Noboru and Elaine Kawamoto have been married for 67 years but the law has forced them to live apart.
Noboru lives in a care home and even though Elaine wants to live there too, she can’t.
The law requires the care home to leave a bed open for someone who is on Medicaid, and the couple has enough money to pay for the services, so they do not qualify for Medicaid.
Some say these are unintended consequences of the law. A lawmaker says he’s making changes to a bill so it can satisfy everyone involved.
The Kawamotos were living in an assisted living facility when his health deteriorated about a year and a half ago. Because he needs constant care, he was moved to a care home in Kaneohe.
Community care foster homes are allowed three clients, and two of them have to be on Medicaid. Both Noboru and Elaine are private pay clients, meaning they pay for their own.
It’s a tough blow for the family.
“I didn’t know we had this kind of regulation that we cannot be in the same care home,” Noboru said.
“She misses my dad,” said their son, Norman Kawamoto. “I can’t get her down here as often as I’d like. It’s a long ride. She gets very exhausted.”
The only time Elaine and Noboru get to see each other now is only when she comes to visit — once every couple of weeks, about two hours at a time.
Rep. John Mizuno tried to pass a bill to get a waiver for the Kawamotos last year and the bill stalled. He tried with another bill this year, House Bill 600, and it stalled again.

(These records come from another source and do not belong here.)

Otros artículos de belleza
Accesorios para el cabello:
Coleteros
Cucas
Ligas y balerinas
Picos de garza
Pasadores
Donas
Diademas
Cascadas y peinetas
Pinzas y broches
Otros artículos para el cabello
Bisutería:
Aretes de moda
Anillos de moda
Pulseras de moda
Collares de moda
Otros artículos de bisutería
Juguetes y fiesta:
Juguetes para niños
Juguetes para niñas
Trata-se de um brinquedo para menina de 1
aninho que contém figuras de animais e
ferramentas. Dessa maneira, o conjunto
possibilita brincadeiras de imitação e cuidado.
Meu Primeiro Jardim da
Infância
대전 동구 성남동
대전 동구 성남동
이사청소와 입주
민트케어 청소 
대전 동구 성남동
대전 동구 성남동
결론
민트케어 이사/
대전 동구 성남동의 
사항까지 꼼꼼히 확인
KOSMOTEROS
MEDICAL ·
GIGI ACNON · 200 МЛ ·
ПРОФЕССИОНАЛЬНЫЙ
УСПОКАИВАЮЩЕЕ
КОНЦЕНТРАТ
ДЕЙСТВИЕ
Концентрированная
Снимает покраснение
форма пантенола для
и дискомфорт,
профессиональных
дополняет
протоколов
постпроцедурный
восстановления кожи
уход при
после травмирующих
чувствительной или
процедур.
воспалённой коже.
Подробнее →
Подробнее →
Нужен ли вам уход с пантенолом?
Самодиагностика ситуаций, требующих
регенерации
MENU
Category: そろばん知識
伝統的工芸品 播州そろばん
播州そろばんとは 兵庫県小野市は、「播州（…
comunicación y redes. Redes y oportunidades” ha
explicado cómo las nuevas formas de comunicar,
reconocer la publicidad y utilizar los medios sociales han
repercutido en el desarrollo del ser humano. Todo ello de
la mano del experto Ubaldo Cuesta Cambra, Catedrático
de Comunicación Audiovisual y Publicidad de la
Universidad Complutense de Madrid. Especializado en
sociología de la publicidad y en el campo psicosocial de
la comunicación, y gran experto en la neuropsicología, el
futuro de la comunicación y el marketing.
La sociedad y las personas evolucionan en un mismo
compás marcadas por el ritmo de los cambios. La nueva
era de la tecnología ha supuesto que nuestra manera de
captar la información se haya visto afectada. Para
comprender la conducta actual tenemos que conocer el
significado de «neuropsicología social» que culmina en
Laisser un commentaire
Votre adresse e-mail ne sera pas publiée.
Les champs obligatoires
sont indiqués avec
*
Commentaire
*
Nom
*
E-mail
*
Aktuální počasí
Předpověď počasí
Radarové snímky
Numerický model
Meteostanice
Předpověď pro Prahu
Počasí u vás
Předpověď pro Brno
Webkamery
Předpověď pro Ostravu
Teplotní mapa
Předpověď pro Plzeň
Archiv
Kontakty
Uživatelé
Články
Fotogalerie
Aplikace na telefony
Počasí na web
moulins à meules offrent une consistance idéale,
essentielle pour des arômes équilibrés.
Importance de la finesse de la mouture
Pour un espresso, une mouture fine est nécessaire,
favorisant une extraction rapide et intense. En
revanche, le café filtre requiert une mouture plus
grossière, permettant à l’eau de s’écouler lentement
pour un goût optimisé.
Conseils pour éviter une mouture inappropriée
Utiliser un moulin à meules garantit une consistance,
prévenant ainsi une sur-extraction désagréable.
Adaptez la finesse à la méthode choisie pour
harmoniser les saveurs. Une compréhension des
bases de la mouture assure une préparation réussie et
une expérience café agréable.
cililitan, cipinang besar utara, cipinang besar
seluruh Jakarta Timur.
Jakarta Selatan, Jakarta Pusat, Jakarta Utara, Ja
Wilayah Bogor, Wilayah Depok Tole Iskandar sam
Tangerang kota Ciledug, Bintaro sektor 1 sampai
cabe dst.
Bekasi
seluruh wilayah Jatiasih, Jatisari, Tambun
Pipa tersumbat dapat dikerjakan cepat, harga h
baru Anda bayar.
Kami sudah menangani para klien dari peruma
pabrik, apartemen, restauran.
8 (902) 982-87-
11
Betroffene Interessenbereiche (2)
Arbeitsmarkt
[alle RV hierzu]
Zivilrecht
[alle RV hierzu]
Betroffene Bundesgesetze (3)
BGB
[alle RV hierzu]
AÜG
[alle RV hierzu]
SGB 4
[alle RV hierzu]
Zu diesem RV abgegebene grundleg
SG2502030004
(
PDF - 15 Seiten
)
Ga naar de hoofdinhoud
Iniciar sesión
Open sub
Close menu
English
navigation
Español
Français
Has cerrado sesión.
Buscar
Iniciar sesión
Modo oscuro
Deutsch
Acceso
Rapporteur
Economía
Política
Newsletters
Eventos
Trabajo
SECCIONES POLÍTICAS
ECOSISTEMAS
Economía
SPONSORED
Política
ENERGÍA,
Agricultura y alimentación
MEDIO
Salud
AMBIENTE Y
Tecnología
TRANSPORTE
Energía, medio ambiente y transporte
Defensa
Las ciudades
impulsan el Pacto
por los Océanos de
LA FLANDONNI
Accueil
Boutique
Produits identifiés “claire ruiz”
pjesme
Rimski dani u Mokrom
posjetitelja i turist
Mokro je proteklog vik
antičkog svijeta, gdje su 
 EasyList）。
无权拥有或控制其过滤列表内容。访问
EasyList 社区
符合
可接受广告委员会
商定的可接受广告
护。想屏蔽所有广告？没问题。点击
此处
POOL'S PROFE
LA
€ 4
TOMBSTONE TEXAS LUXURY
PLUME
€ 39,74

He says it’s because legislators are concerned that it might allow care homes to take in too may private pay clients because they would make more money, and there wouldn’t be enough beds for those on Medicaid.
“If we open the flood gates, what’s going to happen is that it could destroy the Medicaid industry, because you have a number of private pays going to Medicaid care homes because it’s a little less. It’s a little cheaper,” he said.
“Right now they have Medicaid openings in care homes, so the notion that somehow this is going to destroy the whole system, I think doesn’t make sense,” said Lou Erteschik of the Hawaii Disability Rights Center.
Mizuno is planning to change the bill to allow for a waiver only to couples who are married or in civil unions. The waiver period would be for six months. After that, the bill would allow the state departments of health and human services to grant exemptions.
The Kawamotos can only hope it happens soon.
“I don’t know how much they’ve got left together, but they would like to be together in their final years,” said Norman Kawamoto.
Mizuno was able to get a similar waiver for a Hawaii Island couple in 2009, but that no longer applies to this case.